Une troisième modélisation réduit encore le différenciation d’ordre analytique des sous-populations en fusionnant les échelles, ce qui ne fait que traduire un glissement non prévu chez l’expérimentateur qui a étendu le dispositif standard aux mêmes classes d’âge, à savoir les 16-18 et les 18-20 ans.
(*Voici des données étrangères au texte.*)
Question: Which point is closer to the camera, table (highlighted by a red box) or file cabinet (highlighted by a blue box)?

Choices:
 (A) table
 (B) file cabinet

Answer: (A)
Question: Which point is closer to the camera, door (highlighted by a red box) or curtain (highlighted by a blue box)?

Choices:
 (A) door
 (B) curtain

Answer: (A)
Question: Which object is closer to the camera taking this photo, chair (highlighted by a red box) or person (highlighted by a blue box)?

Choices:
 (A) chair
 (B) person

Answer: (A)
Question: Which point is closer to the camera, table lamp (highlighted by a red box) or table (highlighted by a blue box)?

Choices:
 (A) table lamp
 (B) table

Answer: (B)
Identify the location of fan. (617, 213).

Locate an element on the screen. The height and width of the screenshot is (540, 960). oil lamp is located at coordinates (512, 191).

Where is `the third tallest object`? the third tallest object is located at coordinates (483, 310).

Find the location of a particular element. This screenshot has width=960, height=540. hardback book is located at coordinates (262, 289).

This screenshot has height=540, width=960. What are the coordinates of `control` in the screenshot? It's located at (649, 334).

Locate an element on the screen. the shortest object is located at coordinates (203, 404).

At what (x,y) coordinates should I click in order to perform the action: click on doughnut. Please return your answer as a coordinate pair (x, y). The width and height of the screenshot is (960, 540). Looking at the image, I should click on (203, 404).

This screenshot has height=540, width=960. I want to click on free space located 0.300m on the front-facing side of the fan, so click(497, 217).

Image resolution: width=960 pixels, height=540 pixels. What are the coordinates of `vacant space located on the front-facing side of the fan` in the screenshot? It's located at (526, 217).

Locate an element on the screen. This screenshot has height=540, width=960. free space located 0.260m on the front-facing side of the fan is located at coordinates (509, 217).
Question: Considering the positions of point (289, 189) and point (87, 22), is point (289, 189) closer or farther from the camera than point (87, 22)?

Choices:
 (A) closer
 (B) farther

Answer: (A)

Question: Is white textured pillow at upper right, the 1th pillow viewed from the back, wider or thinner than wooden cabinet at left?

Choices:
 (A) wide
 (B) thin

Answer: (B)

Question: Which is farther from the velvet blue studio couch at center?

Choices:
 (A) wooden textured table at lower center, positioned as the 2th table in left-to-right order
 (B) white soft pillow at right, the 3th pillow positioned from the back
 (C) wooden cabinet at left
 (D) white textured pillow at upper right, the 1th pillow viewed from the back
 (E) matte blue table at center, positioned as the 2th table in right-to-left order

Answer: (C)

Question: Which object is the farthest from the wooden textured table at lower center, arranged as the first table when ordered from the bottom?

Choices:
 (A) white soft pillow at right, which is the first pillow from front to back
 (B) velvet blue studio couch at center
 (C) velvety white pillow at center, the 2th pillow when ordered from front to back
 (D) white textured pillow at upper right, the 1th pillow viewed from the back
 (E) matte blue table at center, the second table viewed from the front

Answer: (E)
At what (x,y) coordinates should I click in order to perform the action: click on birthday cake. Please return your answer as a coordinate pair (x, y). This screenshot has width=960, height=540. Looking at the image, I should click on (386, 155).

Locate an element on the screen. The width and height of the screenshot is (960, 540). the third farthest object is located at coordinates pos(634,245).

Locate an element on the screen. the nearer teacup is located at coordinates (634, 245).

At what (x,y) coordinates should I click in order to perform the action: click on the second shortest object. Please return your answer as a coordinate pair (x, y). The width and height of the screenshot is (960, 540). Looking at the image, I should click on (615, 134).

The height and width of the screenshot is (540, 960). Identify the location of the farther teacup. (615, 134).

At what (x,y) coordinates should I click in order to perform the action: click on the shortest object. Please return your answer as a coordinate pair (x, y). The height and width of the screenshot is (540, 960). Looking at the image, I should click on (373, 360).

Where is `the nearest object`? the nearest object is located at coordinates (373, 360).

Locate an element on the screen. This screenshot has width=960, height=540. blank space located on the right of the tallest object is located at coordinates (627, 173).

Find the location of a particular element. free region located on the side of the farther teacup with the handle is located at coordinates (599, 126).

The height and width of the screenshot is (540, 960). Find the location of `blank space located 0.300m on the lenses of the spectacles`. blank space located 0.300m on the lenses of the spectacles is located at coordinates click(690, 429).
Mais cette réduction résulte aussi de l’entrée en phase opérationnelle de l’évaluation :

• les non qualifiés qui ne sont pas tout récemment sortis de la formation initiale sont exclus de l’évaluation car la population mère est très incertaine, et le biais de sélection à partir de cette population mère trop important : comment déterminer avec certitude le fait qu’un jeune faiblement qualifié et ayant un emploi revienne sur ses pas pour compléter une formation. Les études sur les demandes de VAI montrent toute la complexité de cet élan réflexif ;

• les 16-18 et les 18-20 ans sont considérés sur le même plan en vue d’obtenir un indicateur globalisant de performance du dispositif, sans corriger un biais qui lié au fait que plus l’âge est avancé, plus on s’éloigne des seuils d’obligation scolaire (juridique à 16, et sociale plus tardivement), plus la probabilité est élevée de trouver une option alternative ;

• les opérations d’évaluation se concentrent sur des indicateurs de réussite de jeunes sans solution repérés en début ou en cours d’année.

Schéma 5

Présentation du dispositif par l’évaluateur avec réduction des sous-populations et temporalité de l’évaluation

Les resserrements successifs éloignent à chaque fois un peu plus de la possibilité même d’un raisonnement probabiliste. Ils se ramènent à des taux de jeunes sans solution éligibles et traités, comparés à des jeunes sans solution traités sans succès ou non traités. Il est aussi de plus en plus difficile d’opérer tous les redressements sur les sous-populations qui garantiraient une identité de caractéristiques sociales, démographiques, scolaires et d’insertion en emploi.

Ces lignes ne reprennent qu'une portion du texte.